Capabilities Reincarnated: Compatibility and Better Memory Protection

July 15th, 2014 by Ann Drobnis Post a comment »

The following is a special contribution to this blog by by CCC Executive Council Member Mark D. Hill of the University of Wisconsin-Madison.

20120525-swm-beri-de4-photoBackground: Senior computer scientists remember memory “capabilities” as an abstraction for controlling access to objects in machines such as Burroughs B5000 and IBM System/38. In the late 20th century, capabilities lost out to virtual memory with a linear address and per-page protection, as these systems were faster and coarse-grain protection was deemed sufficient. In our 21st century, security is much more important and memory attacks often cross object boundaries (e.g., buffer overflow attacks).

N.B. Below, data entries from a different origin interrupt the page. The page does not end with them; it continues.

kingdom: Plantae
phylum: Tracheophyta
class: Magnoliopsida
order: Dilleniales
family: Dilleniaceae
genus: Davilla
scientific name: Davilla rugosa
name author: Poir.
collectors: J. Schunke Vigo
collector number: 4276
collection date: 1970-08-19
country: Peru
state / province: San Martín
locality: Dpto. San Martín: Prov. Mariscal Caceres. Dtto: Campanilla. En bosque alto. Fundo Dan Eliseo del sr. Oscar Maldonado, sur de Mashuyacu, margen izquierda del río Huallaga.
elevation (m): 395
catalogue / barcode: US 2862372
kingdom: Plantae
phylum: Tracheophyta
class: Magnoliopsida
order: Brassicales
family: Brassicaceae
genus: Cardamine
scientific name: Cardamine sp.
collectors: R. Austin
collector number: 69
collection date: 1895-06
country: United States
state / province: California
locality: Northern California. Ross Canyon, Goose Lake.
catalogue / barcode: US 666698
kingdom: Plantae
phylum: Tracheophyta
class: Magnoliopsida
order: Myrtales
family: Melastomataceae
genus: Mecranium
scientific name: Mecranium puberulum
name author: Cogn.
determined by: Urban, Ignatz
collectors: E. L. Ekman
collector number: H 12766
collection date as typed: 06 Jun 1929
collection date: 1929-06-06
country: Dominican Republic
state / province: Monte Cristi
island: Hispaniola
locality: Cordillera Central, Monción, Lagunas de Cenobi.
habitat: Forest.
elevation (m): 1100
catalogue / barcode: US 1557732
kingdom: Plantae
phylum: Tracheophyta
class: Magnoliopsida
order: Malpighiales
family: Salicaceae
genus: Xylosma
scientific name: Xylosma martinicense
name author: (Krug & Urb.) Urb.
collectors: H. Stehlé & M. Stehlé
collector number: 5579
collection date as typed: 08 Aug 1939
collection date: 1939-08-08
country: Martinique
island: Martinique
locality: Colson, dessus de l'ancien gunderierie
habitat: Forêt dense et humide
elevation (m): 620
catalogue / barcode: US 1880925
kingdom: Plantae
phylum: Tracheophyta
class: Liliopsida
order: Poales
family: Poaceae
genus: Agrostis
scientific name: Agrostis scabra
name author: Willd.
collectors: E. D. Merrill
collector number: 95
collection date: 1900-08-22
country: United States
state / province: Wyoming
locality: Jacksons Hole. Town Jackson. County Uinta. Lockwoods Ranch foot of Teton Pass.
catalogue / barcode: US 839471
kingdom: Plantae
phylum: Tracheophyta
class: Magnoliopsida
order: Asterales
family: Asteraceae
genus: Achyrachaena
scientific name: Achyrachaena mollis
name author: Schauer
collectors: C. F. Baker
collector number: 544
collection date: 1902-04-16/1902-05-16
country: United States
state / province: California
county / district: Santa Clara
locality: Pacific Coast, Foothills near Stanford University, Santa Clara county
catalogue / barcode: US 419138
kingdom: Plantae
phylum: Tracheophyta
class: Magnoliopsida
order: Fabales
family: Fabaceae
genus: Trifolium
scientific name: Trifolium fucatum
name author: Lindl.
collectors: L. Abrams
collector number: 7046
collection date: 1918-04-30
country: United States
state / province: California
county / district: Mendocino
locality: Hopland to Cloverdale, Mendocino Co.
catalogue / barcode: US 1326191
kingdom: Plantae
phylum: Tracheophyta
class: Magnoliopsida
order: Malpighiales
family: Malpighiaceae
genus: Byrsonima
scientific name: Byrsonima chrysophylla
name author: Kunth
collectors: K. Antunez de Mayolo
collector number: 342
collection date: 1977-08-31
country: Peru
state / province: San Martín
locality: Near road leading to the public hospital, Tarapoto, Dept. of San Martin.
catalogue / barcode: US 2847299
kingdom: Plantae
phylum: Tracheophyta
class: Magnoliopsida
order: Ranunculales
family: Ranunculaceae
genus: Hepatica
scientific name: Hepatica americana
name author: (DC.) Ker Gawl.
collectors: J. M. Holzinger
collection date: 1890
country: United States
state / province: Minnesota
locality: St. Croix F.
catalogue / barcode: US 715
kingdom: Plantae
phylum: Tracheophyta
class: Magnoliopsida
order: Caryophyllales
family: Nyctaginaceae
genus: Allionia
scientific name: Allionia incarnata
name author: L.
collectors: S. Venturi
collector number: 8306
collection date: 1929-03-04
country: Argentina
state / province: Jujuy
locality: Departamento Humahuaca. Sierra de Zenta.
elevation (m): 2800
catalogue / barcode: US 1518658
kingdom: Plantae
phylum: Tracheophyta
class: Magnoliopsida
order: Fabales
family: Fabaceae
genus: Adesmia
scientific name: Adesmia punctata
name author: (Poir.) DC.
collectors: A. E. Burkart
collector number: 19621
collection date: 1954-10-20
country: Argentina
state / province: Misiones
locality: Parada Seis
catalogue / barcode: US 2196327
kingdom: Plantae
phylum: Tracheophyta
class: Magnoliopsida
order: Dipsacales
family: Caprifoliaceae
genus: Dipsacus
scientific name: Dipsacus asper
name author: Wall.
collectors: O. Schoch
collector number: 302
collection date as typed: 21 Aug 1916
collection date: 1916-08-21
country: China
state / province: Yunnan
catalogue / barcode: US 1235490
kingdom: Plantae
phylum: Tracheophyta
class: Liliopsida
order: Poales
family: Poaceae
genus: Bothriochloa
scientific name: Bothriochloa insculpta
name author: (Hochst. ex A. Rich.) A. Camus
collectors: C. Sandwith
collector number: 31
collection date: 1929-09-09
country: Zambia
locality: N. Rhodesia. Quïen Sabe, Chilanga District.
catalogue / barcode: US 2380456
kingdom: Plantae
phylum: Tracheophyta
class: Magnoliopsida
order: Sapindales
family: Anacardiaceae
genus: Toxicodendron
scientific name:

Vision:  Wouldn’t it be interesting if one could reincarnate capabilities for better memory security with:

  • a near-standard architecture and near-standard operating system (with linear virtual memory),
  • have full compatibility when not used,
  • enable incremental use of capabilities via increment changes,
  • pay little performance penalty, and
  • be real enough to actually implement?

Reality: Researchers at University of Cambridge, SRI International, and Google have made great progress toward reincarnating capabilities via a model and prototype named CHERI: Capability Hardware Enhanced RISC Instructions.  Inspired by the Capsicum software capability model, they add capability registers that correspond to 64-bit MIPS general purpose registers and program counter, as well as a logical 1-bit tag per physical memory word. They augment the Unix-like FreeBSD operating system and the Clang/LLVM compiler suite. Programs that don’t use capabilities are unchanged.  Programs can be changed incrementally to add capabilities. The processor design, open sourced by the team, is real enough to be implemented in an FPGA and be used to project slides for the conference presentation!